What the exercise asks =
Render every line of the material below as a JSON list of strings, one string per line, with blank lines omitted. Leave the pictures out of the answer.

Provided records =
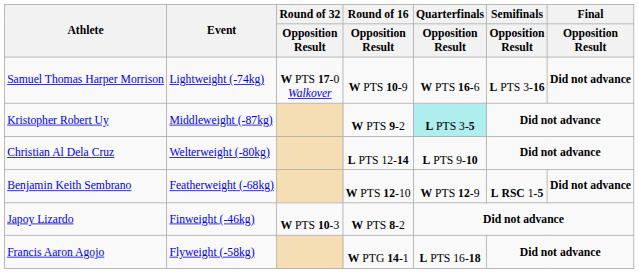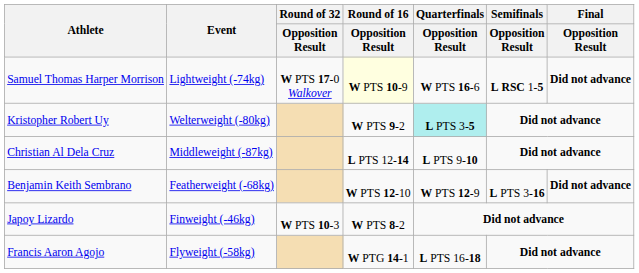Samuel Thomas Harper Morrison | Round of 16 / Opposition Result: no background -> lightyellow background
Samuel Thomas Harper Morrison | Semifinals / Opposition Result: L PTS 3-16 -> L RSC 1-5
Kristopher Robert Uy | Event: Middleweight (-87kg) -> Welterweight (-80kg)
Christian Al Dela Cruz | Event: Welterweight (-80kg) -> Middleweight (-87kg)
Benjamin Keith Sembrano | Semifinals / Opposition Result: L RSC 1-5 -> L PTS 3-16
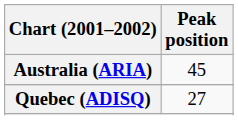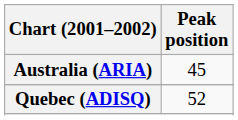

Result of the exercise =
[
  "Samuel Thomas Harper Morrison | Round of 16 / Opposition Result: no background -> lightyellow background",
  "Samuel Thomas Harper Morrison | Semifinals / Opposition Result: L PTS 3-16 -> L RSC 1-5",
  "Kristopher Robert Uy | Event: Middleweight (-87kg) -> Welterweight (-80kg)",
  "Christian Al Dela Cruz | Event: Welterweight (-80kg) -> Middleweight (-87kg)",
  "Benjamin Keith Sembrano | Semifinals / Opposition Result: L RSC 1-5 -> L PTS 3-16"
]